NIST Overhauls National Vulnerability Database, Prioritizes High-Risk CVE
NIST will cease comprehensive analysis for all CVEs, shifting to enrich only the highest-risk vulnerabilities due to a 263% surge in submissions, fundamentally altering how the security community uses the NVD.

Executive Summary
The National Institute of Standards and Technology (NIST) has announced a fundamental shift in the operation of the National Vulnerability Database (NVD), stating it will no longer perform comprehensive analysis and enrichment for all CVE-numbered vulnerabilities. According to NIST, the agency will now prioritize only the highest-risk CVEs for enrichment—the process of adding critical metadata like Common Platform Enumeration (CPE) names, severity scores, and impact descriptions. This policy change, driven by a 263% increase in CVE submissions between 2020 and 2025, effectively concedes that the NVD cannot keep pace with the volume of disclosed flaws and will leave a significant portion of the CVE catalog without its standardized analysis.
Technical Analysis
The NVD enrichment process is a critical function for the cybersecurity ecosystem, translating raw CVE identifiers from the CVE Program into actionable, machine-readable data. This includes mapping vulnerabilities to specific software versions (via CPE), assigning Common Vulnerability Scoring System (CVSS) scores, and providing standardized descriptions. Under the new model, NIST will implement a risk-based filtering mechanism to select which CVEs receive this resource-intensive enrichment. The exact criteria for "highest-risk" have not been detailed in the initial announcement, creating uncertainty for vendors and researchers. The backlog of unprocessed CVEs, which has plagued the NVD for over a year, is a direct result of the submission surge, which NIST attributes to broader vulnerability disclosure programs and automated tooling. The move signifies a transition from the NVD as a comprehensive, authoritative source for all CVEs to a curated feed for the most severe threats, pushing the burden of analyzing lower-priority vulnerabilities onto downstream consumers, including vulnerability scanners, security orchestration platforms, and enterprise risk management tools.
Threat Actor Context
This is not a threat actor campaign. The change is an operational decision by a U.S. federal agency in response to resource constraints and an overwhelming volume of data. However, the policy shift could indirectly benefit threat actors by increasing the time and effort required for defenders to assess the relevance and severity of vulnerabilities that do not receive NIST enrichment, potentially delaying patches for less-publicized flaws.
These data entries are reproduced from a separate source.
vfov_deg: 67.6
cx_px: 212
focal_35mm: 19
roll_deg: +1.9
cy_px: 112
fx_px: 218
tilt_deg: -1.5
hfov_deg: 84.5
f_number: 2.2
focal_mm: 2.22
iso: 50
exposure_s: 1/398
Mitigations & Recommendations
Security teams and tool vendors must prepare for a landscape where the NVD is no longer a complete source of vulnerability metadata. Mitigations include:
- Diversify Data Sources: Integrate additional vulnerability intelligence feeds from commercial vendors, open-source projects, and software publishers directly to fill gaps left by the NVD.
- Enhance Internal Processes: Develop or bolster internal vulnerability triage capabilities that do not rely solely on NVD enrichment for prioritization.
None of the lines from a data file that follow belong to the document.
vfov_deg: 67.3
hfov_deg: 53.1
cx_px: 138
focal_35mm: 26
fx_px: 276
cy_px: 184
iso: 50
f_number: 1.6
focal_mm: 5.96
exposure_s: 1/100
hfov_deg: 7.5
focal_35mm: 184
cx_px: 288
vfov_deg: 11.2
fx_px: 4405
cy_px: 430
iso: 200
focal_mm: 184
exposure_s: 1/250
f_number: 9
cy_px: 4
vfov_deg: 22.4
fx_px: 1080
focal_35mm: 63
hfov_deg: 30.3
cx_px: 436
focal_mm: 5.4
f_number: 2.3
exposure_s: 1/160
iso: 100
- Automate CPE Mapping: Invest in tooling that can automatically map CVE descriptions to affected products and versions when official CPE data is absent.
- Engage with Vendors: Pressure software vendors to provide clear, machine-readable security advisories and CPE information directly, reducing dependency on NIST as an intermediary.
- Monitor for Criteria: Closely watch for NIST's publication of the risk-based criteria for enrichment to understand which vulnerability classes will be covered.